Give back an exact copy of the listing that follows, without the pictures.

====

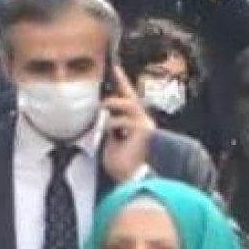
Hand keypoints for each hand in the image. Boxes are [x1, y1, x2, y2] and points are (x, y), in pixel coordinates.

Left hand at [101, 66, 156, 183]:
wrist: (131, 180)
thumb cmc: (121, 165)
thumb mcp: (112, 141)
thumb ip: (111, 127)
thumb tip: (104, 116)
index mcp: (137, 125)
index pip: (130, 101)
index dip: (123, 84)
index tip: (115, 69)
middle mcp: (145, 123)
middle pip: (132, 98)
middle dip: (122, 82)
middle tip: (114, 69)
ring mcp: (146, 126)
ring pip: (129, 104)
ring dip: (113, 103)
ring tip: (103, 107)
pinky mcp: (143, 131)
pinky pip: (123, 120)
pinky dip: (112, 124)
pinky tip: (109, 132)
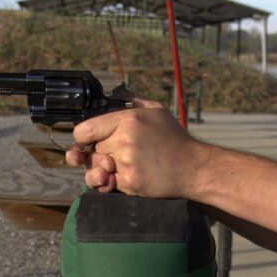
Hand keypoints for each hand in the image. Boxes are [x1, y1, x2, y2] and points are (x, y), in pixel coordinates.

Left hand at [65, 96, 204, 197]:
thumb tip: (113, 92)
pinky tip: (128, 176)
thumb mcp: (156, 110)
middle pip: (93, 149)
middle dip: (101, 153)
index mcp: (128, 119)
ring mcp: (126, 162)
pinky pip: (108, 184)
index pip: (85, 130)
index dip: (82, 137)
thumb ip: (132, 100)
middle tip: (118, 154)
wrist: (193, 167)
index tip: (87, 141)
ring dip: (106, 169)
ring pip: (98, 168)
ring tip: (120, 166)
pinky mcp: (130, 182)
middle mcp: (125, 140)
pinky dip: (115, 183)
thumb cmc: (175, 139)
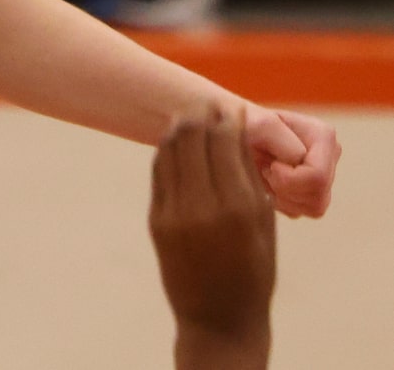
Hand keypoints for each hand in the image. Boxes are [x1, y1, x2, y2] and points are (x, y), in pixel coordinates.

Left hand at [150, 107, 276, 354]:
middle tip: (206, 102)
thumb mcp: (264, 227)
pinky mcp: (156, 221)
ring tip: (188, 115)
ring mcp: (174, 214)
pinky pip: (160, 173)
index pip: (225, 145)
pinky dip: (167, 152)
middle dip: (200, 117)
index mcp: (239, 209)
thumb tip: (238, 135)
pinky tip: (175, 142)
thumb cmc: (254, 272)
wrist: (218, 319)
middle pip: (194, 141)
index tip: (229, 106)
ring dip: (179, 128)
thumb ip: (251, 181)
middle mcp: (203, 207)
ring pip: (171, 152)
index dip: (226, 120)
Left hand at [242, 102, 338, 217]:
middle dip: (284, 189)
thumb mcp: (251, 121)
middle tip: (264, 171)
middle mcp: (329, 155)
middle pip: (318, 196)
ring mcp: (324, 175)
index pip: (317, 177)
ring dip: (282, 197)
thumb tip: (299, 157)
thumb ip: (275, 132)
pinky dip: (280, 203)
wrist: (226, 132)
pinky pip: (301, 212)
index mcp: (323, 135)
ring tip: (265, 175)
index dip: (286, 178)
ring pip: (313, 207)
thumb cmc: (237, 123)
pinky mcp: (312, 191)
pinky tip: (267, 183)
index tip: (267, 164)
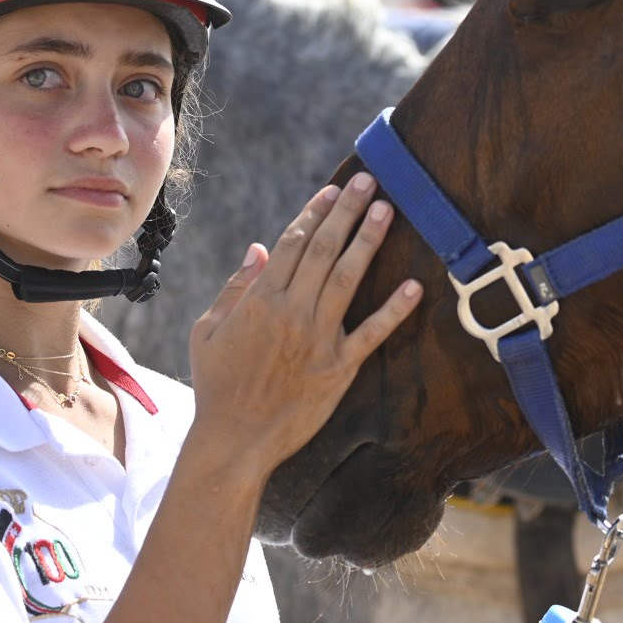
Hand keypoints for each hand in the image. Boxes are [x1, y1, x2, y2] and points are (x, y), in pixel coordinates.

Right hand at [181, 172, 419, 484]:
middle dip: (346, 211)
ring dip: (367, 240)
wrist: (234, 440)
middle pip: (324, 250)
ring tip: (385, 210)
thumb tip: (258, 248)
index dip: (315, 213)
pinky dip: (394, 310)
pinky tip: (414, 286)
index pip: (292, 243)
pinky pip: (372, 333)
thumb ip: (235, 288)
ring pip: (348, 279)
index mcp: (260, 300)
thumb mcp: (208, 331)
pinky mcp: (339, 368)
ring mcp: (318, 339)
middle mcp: (291, 312)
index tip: (333, 190)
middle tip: (368, 182)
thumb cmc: (216, 385)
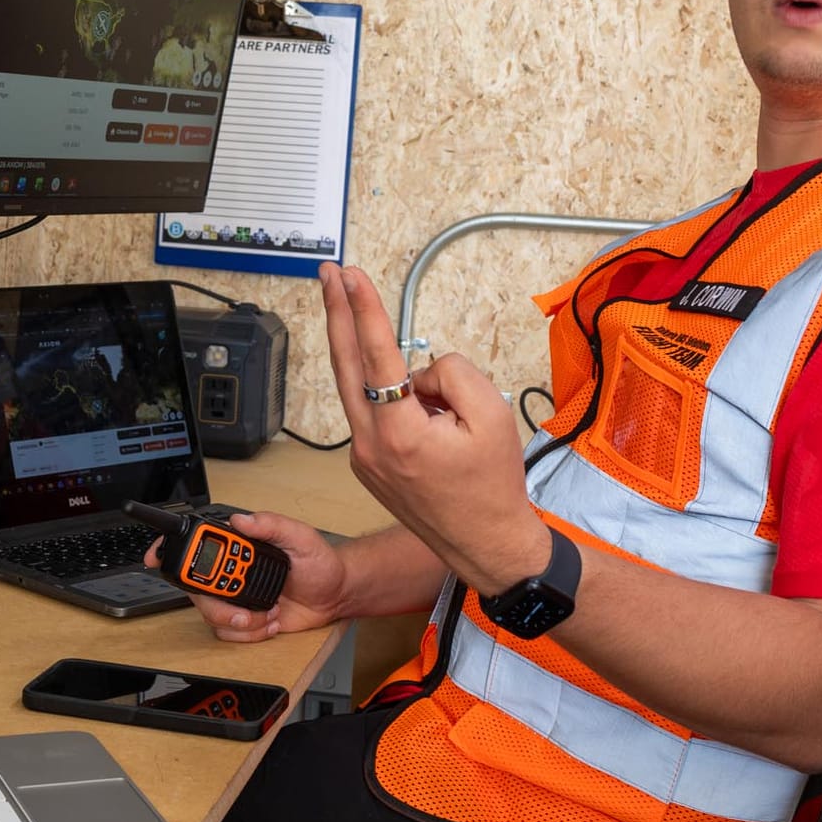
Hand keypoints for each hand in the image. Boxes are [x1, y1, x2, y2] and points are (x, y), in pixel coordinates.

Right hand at [143, 511, 347, 642]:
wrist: (335, 595)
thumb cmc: (320, 563)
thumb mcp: (301, 537)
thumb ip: (272, 524)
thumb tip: (242, 519)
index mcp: (240, 547)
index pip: (197, 544)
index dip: (170, 549)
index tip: (156, 556)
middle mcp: (231, 572)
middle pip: (196, 588)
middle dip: (218, 602)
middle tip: (243, 604)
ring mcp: (235, 597)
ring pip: (211, 615)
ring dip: (241, 619)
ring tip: (268, 613)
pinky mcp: (243, 620)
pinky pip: (228, 632)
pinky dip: (250, 632)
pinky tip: (269, 621)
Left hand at [319, 262, 550, 596]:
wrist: (487, 546)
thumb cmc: (494, 487)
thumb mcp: (493, 415)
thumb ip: (453, 374)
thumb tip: (418, 370)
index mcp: (400, 432)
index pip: (376, 355)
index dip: (363, 308)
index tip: (350, 276)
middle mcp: (371, 445)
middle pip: (344, 364)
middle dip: (335, 312)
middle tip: (328, 274)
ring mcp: (364, 457)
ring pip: (361, 390)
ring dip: (367, 356)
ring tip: (384, 335)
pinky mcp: (368, 464)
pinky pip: (377, 414)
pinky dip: (397, 401)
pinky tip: (434, 417)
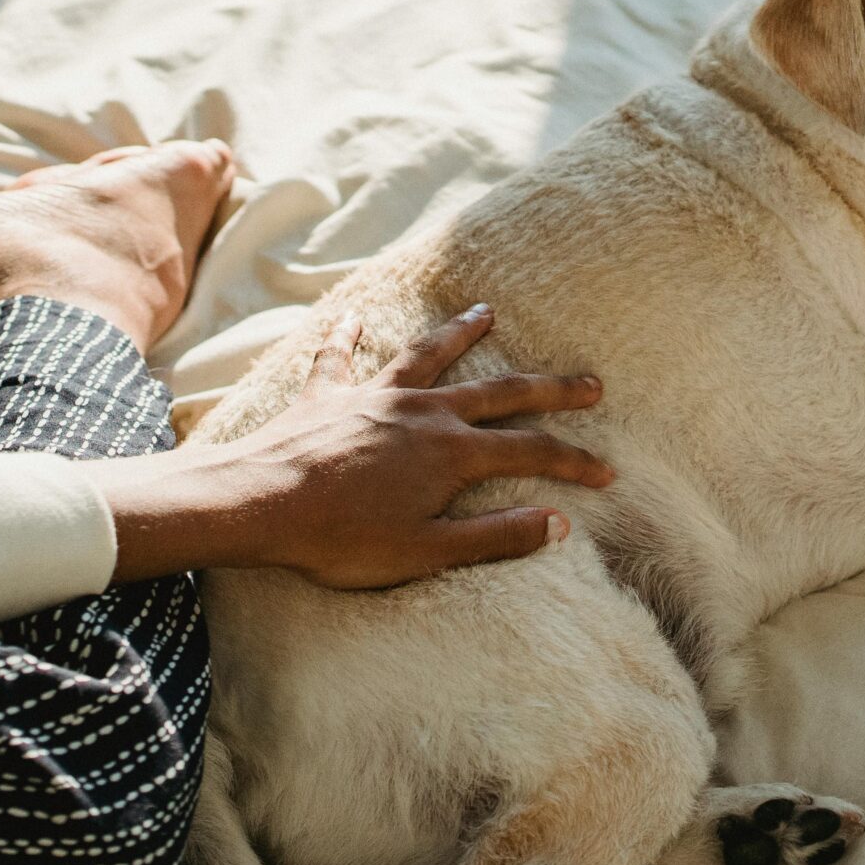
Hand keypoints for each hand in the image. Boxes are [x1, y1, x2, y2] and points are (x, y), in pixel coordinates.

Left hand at [86, 305, 613, 586]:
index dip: (574, 462)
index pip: (531, 452)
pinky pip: (340, 358)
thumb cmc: (341, 539)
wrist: (257, 503)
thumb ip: (494, 536)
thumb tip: (558, 524)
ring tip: (486, 312)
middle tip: (589, 380)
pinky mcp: (327, 396)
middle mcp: (421, 412)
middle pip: (499, 393)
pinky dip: (346, 337)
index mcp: (451, 454)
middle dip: (550, 388)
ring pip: (428, 357)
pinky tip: (349, 318)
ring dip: (460, 334)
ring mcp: (373, 397)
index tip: (608, 470)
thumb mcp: (427, 552)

====

_TASK ANSWER_
Hand keypoints for each hand in the image. Boxes are [x1, y1, x2, y2] and points are (x, y), in pixel coordinates.

Left hand at [101, 66, 156, 183]:
wrist: (131, 180)
thumb cmc: (121, 165)
thumb mcp: (112, 141)
thumb ip: (111, 127)
thumb tip: (104, 116)
index mcp: (137, 125)
index pip: (130, 101)
index dip: (123, 84)
index tip: (115, 69)
middle mcp: (145, 123)
middle pip: (132, 98)
middle dip: (122, 82)
middle tip: (114, 69)
ring mcp: (146, 126)
ring pip: (129, 104)
ring dip: (113, 103)
ring tip: (103, 107)
pinky mcp: (143, 131)
pinky pip: (123, 120)
pinky dip: (112, 124)
pinky tip: (109, 132)
Hand keypoints for each hand in the image. Boxes are [x1, y1, x2, y2] and points are (x, y), in pixel coordinates.

Left hand at [65, 96, 204, 197]:
thumb tip: (113, 92)
pinky tip: (128, 176)
thumb mcp: (156, 110)
middle pip: (93, 149)
middle dip: (101, 153)
index mcp: (128, 119)
ring mcp: (126, 162)
pinky pip: (108, 184)
index pip: (85, 130)
index dip: (82, 137)
thumb ip: (132, 100)
middle tip: (118, 154)
wrist: (193, 167)
index tip: (87, 141)
ring dip: (106, 169)
ring pip: (98, 168)
ring tip: (120, 166)
pinky mcp: (130, 182)
middle mcp: (125, 140)
pinky dip: (115, 183)
thumb cmc: (175, 139)
Hand keypoints for each hand in the image. Boxes are [x1, y1, x2, y2] and points are (x, y), in pixel coordinates.

Left hand at [150, 107, 276, 354]:
middle tip: (206, 102)
thumb mcp: (264, 227)
pinky mcp: (156, 221)
ring tip: (188, 115)
ring mcp: (174, 214)
pinky pip: (160, 173)
index pip: (225, 145)
pinky dip: (167, 152)
middle dip: (200, 117)
index mcp: (239, 209)
thumb tip: (238, 135)
pinky tip: (175, 142)
thumb cmc: (254, 272)
wrist: (218, 319)
middle pip: (194, 141)
index tip: (229, 106)
ring dip: (179, 128)
thumb ip: (251, 181)
middle mcp: (203, 207)
ring pip: (171, 152)
index dip: (226, 120)
Left hand at [242, 102, 338, 217]:
middle dip: (284, 189)
thumb mcp: (251, 121)
middle tip: (264, 171)
middle mcp: (329, 155)
middle pip: (318, 196)
ring mcp: (324, 175)
index pip: (317, 177)
ring dip: (282, 197)
thumb tip: (299, 157)
thumb ip: (275, 132)
pinky dip: (280, 203)
wrist: (226, 132)
pinky pip: (301, 212)
index mcp: (323, 135)
ring tip: (265, 175)
index dip: (286, 178)
ring pip: (313, 207)
thumb cmc: (237, 123)
pinky mcp: (312, 191)
pinky tip: (267, 183)
index tip: (267, 164)
Hand keypoints for each hand in the image. Boxes are [x1, y1, x2, y2] and points are (x, y), in pixel coordinates.

Right hand at [181, 172, 419, 484]:
middle dip: (346, 211)
ring dip: (367, 240)
wrist: (234, 440)
middle pip: (324, 250)
ring tip: (385, 210)
thumb tip: (258, 248)
index dip: (315, 213)
pinky dip: (394, 310)
pinky tip: (414, 286)
index pip: (292, 243)
pinky pip: (372, 333)
thumb ip: (235, 288)
ring pip: (348, 279)
index mcp: (260, 300)
thumb mcp: (208, 331)
pinky mcp: (339, 368)
ring mcp: (318, 339)
middle mcp: (291, 312)
index tip: (333, 190)
middle tip: (368, 182)
thumb cmc: (216, 385)
Hand keypoints for each hand in the image. Boxes are [x1, y1, x2, y2] and points are (x, y), in pixel coordinates.

Right hand at [143, 511, 347, 642]:
wrist: (335, 595)
thumb cmc: (320, 563)
thumb mcp: (301, 537)
thumb ip: (272, 524)
thumb tip: (242, 519)
index mcp: (240, 547)
index pip: (197, 544)
index dip: (170, 549)
index tip: (156, 556)
middle mcp: (231, 572)
middle pip: (196, 588)
middle dip: (218, 602)
middle tip: (243, 604)
ring mcp: (235, 597)
ring pip: (211, 615)
ring dip: (241, 619)
ring tip: (268, 613)
pinky mcp: (243, 620)
pinky pip: (228, 632)
pinky dip: (250, 632)
pinky tip: (269, 621)
Left hand at [319, 262, 550, 596]:
wrist: (487, 546)
thumb cmc: (494, 487)
thumb mcp: (493, 415)
thumb ip: (453, 374)
thumb tip: (418, 370)
index mcp: (400, 432)
index pip: (376, 355)
index dip: (363, 308)
index tip: (350, 276)
middle mcp: (371, 445)
middle pip: (344, 364)
middle dip: (335, 312)
middle tip: (328, 274)
ring mcp: (364, 457)
ring pip: (361, 390)
ring dip: (367, 356)
ring tip: (384, 335)
pinky mcp: (368, 464)
pinky pip: (377, 414)
pinky dip: (397, 401)
pinky tip: (434, 417)
Hand keypoints for each hand in the image. Boxes are [x1, y1, x2, y2] and points are (x, y), in pixel coordinates.

Left hand at [86, 305, 613, 586]:
index dip: (574, 462)
index pip: (531, 452)
pinky pip: (340, 358)
thumb cmc: (341, 539)
wrist: (257, 503)
thumb ip: (494, 536)
thumb tip: (558, 524)
ring tip: (486, 312)
middle tip: (589, 380)
pinky mcp: (327, 396)
middle mcp: (421, 412)
middle pip: (499, 393)
pinky dip: (346, 337)
index mcp: (451, 454)
middle dip: (550, 388)
ring pip: (428, 357)
pinky tip: (349, 318)
ring dip: (460, 334)
ring mcp: (373, 397)
index tip: (608, 470)
thumb mcp: (427, 552)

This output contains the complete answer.